*Task statement:* Your task is to return all of the records exactly, minus any images.

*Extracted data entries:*
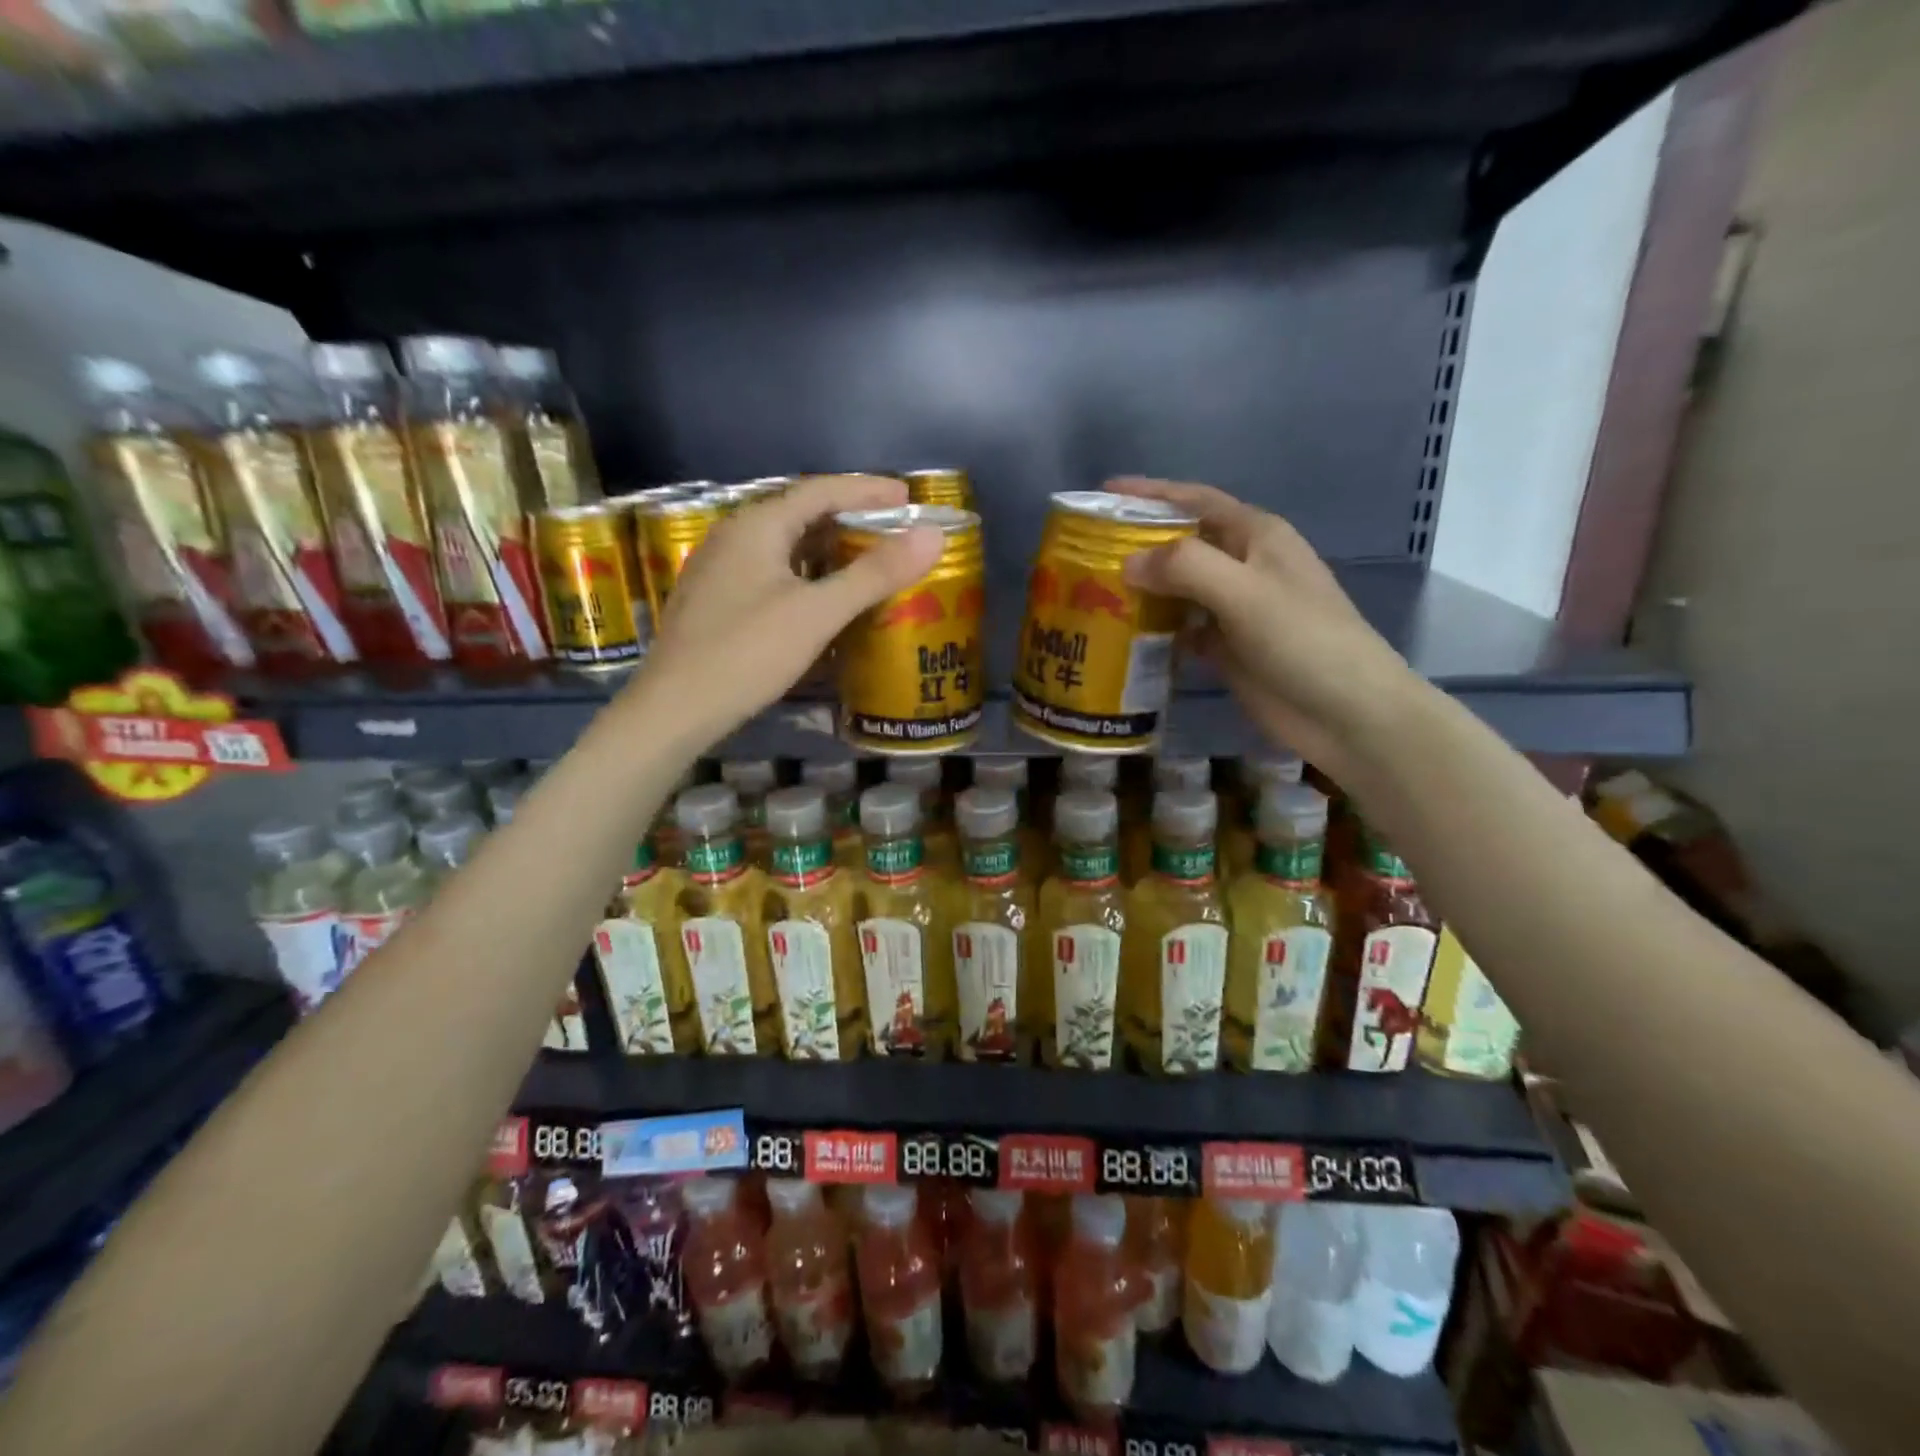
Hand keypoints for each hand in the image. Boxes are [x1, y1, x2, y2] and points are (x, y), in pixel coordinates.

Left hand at [631, 475, 943, 739]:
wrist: (675, 708)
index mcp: (757, 525)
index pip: (820, 490)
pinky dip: (805, 575)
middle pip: (801, 514)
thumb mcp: (817, 613)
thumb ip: (874, 574)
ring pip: (785, 546)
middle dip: (850, 519)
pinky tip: (822, 598)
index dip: (867, 490)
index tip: (908, 498)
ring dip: (827, 549)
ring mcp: (720, 568)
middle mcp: (734, 535)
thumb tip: (931, 536)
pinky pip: (771, 572)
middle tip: (893, 532)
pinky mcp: (716, 600)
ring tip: (867, 562)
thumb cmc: (747, 653)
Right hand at [1110, 477, 1417, 780]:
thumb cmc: (1303, 640)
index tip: (1105, 492)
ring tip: (1093, 594)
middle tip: (1087, 553)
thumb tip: (1128, 562)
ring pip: (1179, 589)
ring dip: (1142, 590)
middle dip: (1138, 544)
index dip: (1152, 493)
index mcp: (1256, 537)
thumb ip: (1186, 568)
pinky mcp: (1228, 649)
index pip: (1196, 500)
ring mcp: (1236, 610)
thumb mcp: (1245, 592)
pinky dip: (1155, 631)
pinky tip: (1124, 637)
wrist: (1347, 713)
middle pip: (1183, 544)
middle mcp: (1244, 566)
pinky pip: (1182, 630)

*Response box:*
Hand keypoints for each hand in the image. Boxes are [x1, y1, x2, y2] and points are (x, y), in pixel coordinates.

Left hand at [631, 475, 943, 739]:
wrist: (675, 708)
index mcp: (757, 525)
index pip: (820, 490)
pinky dip: (805, 575)
middle pip: (801, 514)
thumb mcp: (817, 613)
thumb ip: (874, 574)
ring pip: (785, 546)
middle dip: (850, 519)
pinky tip: (822, 598)
index dip: (867, 490)
index tip: (908, 498)
ring dip: (827, 549)
ring mcp: (720, 568)
middle mcp: (734, 535)
thumb tip: (931, 536)
pinky pip: (771, 572)
middle tip: (893, 532)
pinky mcp: (716, 600)
ring tip: (867, 562)
thumb cmc: (747, 653)
Right hand at [1110, 477, 1417, 780]:
thumb cmc: (1303, 640)
index tip: (1105, 492)
ring tip: (1093, 594)
middle tip: (1087, 553)
thumb tip: (1128, 562)
ring pip: (1179, 589)
ring dip: (1142, 590)
middle dip: (1138, 544)
index dip: (1152, 493)
index mcp: (1256, 537)
thumb ip: (1186, 568)
pinky mcp: (1228, 649)
index pip: (1196, 500)
ring mcp: (1236, 610)
thumb mcp: (1245, 592)
pinky dip: (1155, 631)
pinky tip: (1124, 637)
wrist: (1347, 713)
middle pip: (1183, 544)
middle mcp: (1244, 566)
pinky pip: (1182, 630)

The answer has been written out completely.